● Fragen:
A - Gib den Text über Gemeindezusammenlegungen von "Jeden Tag in" bis "geholfen werden kann." wieder und tausche dabei "Pfarrbüro" gegen "Gemeindebüro".
B - Nenne alles, was laut dem Text über Gemeindezusammenlegungen überall weniger wird.

● Vorliegender Text:

Über die aller Orten unterschiedlichen Bezeichnungen bei Gemeindezusammenlegungen wundert und ärgert sich Pastoralreferent Konstantin Bischoff, München.
Jeden Tag in Deutschland. Ein mehr oder weniger junger Katholik, der schon länger nichts mehr mit seiner Kirche zu tun hatte, sucht Kontakt mit der Kirche. Er will heiraten, sein Kind taufen, eine Patenbescheinigung erhalten oder vielleicht auch ein Gespräch in einer schwierigen Lebenssituation führen. Noch vor weniger Jahren konnte er sich beinahe sicher sein, dass er neben dem nächsten Kirchturm seine zuständige Pfarrgemeinde oder Pfarrei finden und ihm dort in einem Pfarrbüro geholfen werden kann.
Freunde der Wortakrobatik
Heute ist das nicht mehr so klar, denn nicht nur, dass es an vielen Orten kein Büro mehr gibt, auch die Bezeichnungen, die durch den Strukturwandel entstanden sind, lassen alle außer bestens vernetzte Profikatholiken oder Freunde der Wortakrobatik meist ratlos zurück. Oder woher soll man wissen, was ein PV, eine PG oder eine GdG ist und dass das auch Kirche ist? Die Situation ist eigentlich überall die gleiche: Priester, Seelsorger, Kirchbesucher, Geld: Alles wird weniger. Zusammenlegen ist das Zauberwort. Und hier macht jeder Bischof, was er will.

● Bereitgestellte Angaben:
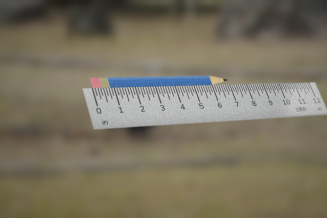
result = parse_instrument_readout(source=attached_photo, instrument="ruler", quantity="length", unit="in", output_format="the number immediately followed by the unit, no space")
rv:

● Antworten:
A -
Jeden Tag in Deutschland. Ein mehr oder weniger junger Katholik, der schon länger nichts mehr mit seiner Kirche zu tun hatte, sucht Kontakt mit der Kirche. Er will heiraten, sein Kind taufen, eine Patenbescheinigung erhalten oder vielleicht auch ein Gespräch in einer schwierigen Lebenssituation führen. Noch vor weniger Jahren konnte er sich beinahe sicher sein, dass er neben dem nächsten Kirchturm seine zuständige Pfarrgemeinde oder Pfarrei finden und ihm dort in einem Gemeindebüro geholfen werden kann.

B - Priester, Seelsorger, Kirchbesucher, Geld